キャッシュレス決済が着実に拡大している日本。従来からあるクレジットカードと電子マネーに加え、最近は国際ブランドデビット、国際ブランドプリペイドといった新しいカードの発行も相次いでいます。
決済方法は多様化してきていますが、あまり変わらないのが個人がお金を受け取る方法。多くの人が賃金労働している中、賃金の受け取り方は銀行口座振り込みが主流ですが、それをカードで受け取るサービスは可能なのでしょうか?本稿はそんな「給与支払いのためのペイロールカード」について考察します。
賃金支払いに関する国内制度
賃金をカードで受け取ることができるのか?という問いですが、下記サイトなどの情報によると現時点では答えはNoのようです。賃金は原則として通貨で支払うべきものであって、一定条件下での例外として金融機関口座への振込による支払が認められている、と理解すべきもののようです。
関連情報:
- 「Q7 賃金の支払方法についての規制はどのようなものがありますか。」、独立行政法人労働政策研究・研修機構、2011年
より多くの人に利便性の高い金融サービスを届することで、日本の金融業界を活性化しようというFinTech。給与支払いのFinTech、というものも考えられそうですが、それには規制緩和が前提となるようで、今すぐというわけにはいかないようです。日本のFinTechが賃金支払いにも広がっていくのか、動向を注視します。(FinTech協会のアンケートでも、賃金支払いに関する規制緩和は論点の一つのようです。こちらを参照ください。)
米国ペイロールカード事情
国内ではこのような状況ですが、給与支払い用カードである「ペイロールカード」が拡大している米国。2014年にペイロールカードで給与を受け取った米国人は600万人。2019年には倍の1200万人にまで拡大するとも言われています。
関連情報:
- 「NBPCA: More Americans Turning to Payroll Cards – Here’s Why」、BusinessWire、2016年6月8日
- 「Checkmate: U.S. Payroll Card Programs Trump Paper Checks」、Aite、2015年8月8日
しかし詳しく見てみると、米国でのペイロールカードの拡大には、日本とは異なる消費者ニーズ/事業者ニーズに対応していることがわかります。これは、ペイロールカードに対する従来サービスが何か?を考えればよいのですが、日本ですとこれは銀行口座振り込み。米国ではこれが「小切手払い」になります。

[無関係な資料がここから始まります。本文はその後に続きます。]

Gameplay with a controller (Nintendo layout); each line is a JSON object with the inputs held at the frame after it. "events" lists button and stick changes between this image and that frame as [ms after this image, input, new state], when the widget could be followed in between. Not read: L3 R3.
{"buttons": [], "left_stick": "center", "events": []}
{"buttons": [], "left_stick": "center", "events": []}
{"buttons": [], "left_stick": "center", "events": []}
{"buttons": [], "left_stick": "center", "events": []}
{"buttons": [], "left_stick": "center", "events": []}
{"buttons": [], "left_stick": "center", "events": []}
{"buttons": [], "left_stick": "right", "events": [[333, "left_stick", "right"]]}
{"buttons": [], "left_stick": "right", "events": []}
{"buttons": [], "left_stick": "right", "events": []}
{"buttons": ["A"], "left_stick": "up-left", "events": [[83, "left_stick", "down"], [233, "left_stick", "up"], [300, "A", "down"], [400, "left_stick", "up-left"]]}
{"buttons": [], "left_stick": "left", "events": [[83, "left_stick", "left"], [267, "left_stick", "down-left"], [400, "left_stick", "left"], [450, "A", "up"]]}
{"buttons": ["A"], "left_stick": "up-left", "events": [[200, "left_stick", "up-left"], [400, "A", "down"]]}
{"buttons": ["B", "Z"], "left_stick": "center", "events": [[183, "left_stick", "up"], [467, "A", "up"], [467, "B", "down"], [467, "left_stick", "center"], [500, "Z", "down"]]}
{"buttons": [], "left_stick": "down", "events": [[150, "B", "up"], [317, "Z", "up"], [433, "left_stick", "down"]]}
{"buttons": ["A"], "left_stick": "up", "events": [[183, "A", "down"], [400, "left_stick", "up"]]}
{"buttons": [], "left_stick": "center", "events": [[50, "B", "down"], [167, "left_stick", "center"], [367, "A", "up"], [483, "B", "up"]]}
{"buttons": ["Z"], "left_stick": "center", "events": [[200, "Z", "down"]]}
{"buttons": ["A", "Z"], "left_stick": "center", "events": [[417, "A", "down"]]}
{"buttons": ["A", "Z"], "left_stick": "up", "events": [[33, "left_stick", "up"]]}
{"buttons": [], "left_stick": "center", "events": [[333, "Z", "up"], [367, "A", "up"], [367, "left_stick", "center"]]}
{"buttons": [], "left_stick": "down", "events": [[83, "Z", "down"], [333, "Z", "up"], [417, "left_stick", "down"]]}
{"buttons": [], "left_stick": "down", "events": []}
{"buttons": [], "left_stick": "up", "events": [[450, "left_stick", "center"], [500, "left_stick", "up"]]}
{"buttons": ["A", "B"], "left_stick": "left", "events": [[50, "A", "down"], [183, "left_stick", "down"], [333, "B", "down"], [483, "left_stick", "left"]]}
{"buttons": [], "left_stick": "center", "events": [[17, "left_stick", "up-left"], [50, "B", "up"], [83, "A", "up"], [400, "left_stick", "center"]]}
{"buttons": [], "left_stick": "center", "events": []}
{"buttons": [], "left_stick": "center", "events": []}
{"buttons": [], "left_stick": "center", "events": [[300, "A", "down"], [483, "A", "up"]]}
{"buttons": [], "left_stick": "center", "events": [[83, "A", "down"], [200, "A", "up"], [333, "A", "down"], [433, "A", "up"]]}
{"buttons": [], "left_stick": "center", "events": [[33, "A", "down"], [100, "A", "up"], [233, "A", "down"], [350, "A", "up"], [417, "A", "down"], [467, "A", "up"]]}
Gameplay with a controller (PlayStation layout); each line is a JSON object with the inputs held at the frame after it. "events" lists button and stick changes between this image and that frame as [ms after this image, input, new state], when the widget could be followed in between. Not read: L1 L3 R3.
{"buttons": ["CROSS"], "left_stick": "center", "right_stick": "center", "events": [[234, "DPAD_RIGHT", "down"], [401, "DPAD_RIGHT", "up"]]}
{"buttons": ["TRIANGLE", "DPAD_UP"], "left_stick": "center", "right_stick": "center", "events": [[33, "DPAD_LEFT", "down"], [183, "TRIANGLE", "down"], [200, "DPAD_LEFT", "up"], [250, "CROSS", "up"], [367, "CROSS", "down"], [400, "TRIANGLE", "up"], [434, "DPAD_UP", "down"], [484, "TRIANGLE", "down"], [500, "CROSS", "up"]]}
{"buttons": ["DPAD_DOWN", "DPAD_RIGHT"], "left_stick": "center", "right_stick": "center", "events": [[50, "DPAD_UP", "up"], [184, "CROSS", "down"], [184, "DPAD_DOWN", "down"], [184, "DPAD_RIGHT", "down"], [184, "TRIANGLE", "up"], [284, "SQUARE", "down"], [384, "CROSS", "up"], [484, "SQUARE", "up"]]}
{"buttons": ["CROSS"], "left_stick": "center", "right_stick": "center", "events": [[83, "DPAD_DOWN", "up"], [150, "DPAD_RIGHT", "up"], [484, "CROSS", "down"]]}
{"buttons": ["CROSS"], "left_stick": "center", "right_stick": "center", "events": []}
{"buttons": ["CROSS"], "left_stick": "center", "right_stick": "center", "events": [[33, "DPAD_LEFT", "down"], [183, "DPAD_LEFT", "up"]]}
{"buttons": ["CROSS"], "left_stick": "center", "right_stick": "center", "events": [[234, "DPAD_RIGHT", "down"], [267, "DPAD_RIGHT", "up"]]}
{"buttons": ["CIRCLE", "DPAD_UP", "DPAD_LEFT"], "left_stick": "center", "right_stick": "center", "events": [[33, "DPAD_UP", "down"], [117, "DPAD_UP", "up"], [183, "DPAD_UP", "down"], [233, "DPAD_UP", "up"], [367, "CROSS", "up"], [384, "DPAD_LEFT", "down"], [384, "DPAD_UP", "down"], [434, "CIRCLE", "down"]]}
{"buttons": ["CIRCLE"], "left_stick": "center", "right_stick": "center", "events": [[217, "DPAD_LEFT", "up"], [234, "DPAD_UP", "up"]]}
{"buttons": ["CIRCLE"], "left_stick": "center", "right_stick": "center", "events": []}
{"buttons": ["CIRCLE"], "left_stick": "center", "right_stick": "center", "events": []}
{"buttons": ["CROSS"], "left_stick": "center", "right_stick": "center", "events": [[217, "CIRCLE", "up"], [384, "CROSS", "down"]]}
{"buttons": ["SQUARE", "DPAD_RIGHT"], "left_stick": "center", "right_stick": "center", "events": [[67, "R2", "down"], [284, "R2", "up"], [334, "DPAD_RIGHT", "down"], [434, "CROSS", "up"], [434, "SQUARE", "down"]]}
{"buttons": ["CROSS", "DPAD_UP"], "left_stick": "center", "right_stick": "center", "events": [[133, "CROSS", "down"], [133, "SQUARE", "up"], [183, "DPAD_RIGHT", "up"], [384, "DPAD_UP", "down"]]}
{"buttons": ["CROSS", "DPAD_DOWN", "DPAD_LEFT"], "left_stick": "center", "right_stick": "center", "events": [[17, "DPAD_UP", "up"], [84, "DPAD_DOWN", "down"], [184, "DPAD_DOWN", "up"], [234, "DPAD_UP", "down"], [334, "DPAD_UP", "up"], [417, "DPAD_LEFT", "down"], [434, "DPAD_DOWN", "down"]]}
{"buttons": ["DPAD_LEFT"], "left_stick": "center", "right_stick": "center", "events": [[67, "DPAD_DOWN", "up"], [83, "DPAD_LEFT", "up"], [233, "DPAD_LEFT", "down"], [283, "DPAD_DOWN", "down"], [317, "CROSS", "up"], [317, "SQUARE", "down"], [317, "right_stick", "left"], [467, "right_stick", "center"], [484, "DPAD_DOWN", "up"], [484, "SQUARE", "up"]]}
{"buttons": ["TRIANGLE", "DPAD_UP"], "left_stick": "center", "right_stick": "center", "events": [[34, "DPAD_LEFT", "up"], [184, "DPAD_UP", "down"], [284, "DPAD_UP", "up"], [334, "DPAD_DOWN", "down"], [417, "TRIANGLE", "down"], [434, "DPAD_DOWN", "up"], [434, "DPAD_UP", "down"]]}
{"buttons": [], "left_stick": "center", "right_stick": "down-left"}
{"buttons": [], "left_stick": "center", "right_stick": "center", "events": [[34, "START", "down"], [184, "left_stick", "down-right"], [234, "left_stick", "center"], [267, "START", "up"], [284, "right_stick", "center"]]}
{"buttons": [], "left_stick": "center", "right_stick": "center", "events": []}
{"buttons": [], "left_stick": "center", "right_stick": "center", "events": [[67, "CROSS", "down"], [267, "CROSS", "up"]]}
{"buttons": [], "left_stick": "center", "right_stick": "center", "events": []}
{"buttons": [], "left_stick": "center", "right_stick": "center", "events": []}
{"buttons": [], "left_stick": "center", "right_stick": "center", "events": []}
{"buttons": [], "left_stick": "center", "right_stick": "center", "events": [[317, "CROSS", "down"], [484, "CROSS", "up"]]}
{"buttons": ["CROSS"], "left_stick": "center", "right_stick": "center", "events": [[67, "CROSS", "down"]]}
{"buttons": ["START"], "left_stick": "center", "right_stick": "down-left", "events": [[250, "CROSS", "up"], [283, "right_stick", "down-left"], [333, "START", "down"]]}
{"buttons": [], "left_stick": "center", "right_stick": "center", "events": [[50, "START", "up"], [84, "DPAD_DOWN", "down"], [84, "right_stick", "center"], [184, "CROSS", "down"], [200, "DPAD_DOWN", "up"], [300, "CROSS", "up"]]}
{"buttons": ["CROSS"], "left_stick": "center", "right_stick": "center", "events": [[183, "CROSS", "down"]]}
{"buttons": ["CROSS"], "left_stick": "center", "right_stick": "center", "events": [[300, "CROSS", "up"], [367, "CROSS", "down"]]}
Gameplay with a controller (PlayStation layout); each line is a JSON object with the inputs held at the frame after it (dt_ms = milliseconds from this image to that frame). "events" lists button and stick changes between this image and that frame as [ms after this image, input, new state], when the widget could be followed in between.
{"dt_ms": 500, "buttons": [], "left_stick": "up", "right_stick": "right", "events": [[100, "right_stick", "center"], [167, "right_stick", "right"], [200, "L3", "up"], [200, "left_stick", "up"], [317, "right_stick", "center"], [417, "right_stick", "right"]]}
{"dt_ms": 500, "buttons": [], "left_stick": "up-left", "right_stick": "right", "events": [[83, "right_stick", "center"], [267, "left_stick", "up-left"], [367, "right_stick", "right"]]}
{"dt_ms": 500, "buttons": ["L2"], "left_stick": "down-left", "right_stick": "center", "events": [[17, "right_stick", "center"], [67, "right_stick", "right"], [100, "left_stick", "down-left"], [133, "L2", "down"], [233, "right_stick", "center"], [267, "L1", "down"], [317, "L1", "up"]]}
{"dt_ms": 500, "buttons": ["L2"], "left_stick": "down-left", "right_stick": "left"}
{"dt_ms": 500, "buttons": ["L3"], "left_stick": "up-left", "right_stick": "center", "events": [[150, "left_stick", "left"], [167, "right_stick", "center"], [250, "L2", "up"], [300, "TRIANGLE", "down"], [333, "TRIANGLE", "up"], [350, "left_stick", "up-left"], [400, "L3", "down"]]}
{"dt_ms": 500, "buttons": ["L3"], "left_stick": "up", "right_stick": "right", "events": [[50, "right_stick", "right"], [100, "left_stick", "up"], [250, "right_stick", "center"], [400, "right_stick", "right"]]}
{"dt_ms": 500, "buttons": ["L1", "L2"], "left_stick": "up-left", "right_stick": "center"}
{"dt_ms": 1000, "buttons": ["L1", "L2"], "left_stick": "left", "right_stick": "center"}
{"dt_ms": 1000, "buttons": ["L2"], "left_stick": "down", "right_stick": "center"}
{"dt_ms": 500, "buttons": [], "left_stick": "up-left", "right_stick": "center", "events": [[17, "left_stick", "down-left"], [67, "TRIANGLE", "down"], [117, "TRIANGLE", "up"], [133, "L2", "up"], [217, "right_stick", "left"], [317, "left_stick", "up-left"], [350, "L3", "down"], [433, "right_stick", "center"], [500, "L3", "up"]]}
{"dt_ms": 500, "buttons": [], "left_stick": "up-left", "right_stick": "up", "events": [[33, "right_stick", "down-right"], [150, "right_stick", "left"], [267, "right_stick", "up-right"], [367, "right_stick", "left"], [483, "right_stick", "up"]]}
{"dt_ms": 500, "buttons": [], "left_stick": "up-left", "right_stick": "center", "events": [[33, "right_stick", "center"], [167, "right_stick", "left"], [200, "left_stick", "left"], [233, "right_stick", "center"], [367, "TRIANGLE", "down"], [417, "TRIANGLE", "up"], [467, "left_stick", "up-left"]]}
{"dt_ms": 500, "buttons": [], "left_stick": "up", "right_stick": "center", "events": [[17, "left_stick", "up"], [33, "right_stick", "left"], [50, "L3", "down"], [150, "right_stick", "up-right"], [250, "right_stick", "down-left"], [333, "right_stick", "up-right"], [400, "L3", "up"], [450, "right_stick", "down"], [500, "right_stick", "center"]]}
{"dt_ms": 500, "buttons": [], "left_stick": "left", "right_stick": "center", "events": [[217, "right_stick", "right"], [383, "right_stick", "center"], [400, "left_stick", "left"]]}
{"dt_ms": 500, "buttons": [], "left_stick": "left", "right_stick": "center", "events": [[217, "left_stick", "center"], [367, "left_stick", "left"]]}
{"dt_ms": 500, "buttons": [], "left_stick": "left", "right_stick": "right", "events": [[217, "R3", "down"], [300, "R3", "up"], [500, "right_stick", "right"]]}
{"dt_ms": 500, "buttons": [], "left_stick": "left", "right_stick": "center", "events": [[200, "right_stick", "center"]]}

給与を小切手で受け取る場合、個人から見ると以下のような煩雑さや費用がかかります。
- 社員は、給与支給日に、決められたオフィスに行って紙の小切手を受け取る必要がある。
- 小切手は「小切手口座(checking account)」に入金して初めて使えるお金になるが、そもそも小切手口座を持たない人が米国には6800万人いると言われる(前掲記事)。
- 小切手口座の無い人は、小切手を現金化してくれる業者にそれを持ち込む必要がある。これは日本の手形割引に近いものを考えればよいが、ここで手数料がかかってしまう。
- 小切手を現金化できても、小切手口座が無い人はその現金を管理する手段が無い。電子的な支払いに充てられないし、多額の現金を保有すること自体にリスクがある。
給与を支払う側の事業者から見ると小切手には以下の課題があります。
- 紙の小切手を準備し配布する業務コスト
- 紙の小切手の不正利用リスクとその対応コスト
そこで登場するのがペイロールカード。これは法人からも入金可能なプリペイドカードを考えればよく、これを突けば給与をカードチャージとして処理することができます。紙の小切手を完全に迂回して電子的に処理が可能という利点が事業者側にはあります。
個人にとってのペイロールカードの利点は以下と言われています。
- 支給日にわざわざ小切手を受け取りに行く必要がない。
- 小切手口座非保有者にとっては、ペイロールカード口座自体がお金を入れて置ける場所として機能する。
小切手に対しての利便性は高いように思えるペイロールカードですが、現金引出等の手数料については批判もあるようです。
関連記事:
- 「Are Hourly Workers Being Short-Changed? The Truth About Payroll Cards」、Forbes、2013年7月23日
お金の扱い方は個人の生活スタイルや商習慣に密着したもの、ということがよくわかるペイロール事例。FinTechを考えるうえでも、各国事情や既存の金融インフラそして独特なニーズをくみ取っていくことが重要ですが、それがよくわかる例がこのペイロールカードに関する日本と米国の違いとも言えるでしょう。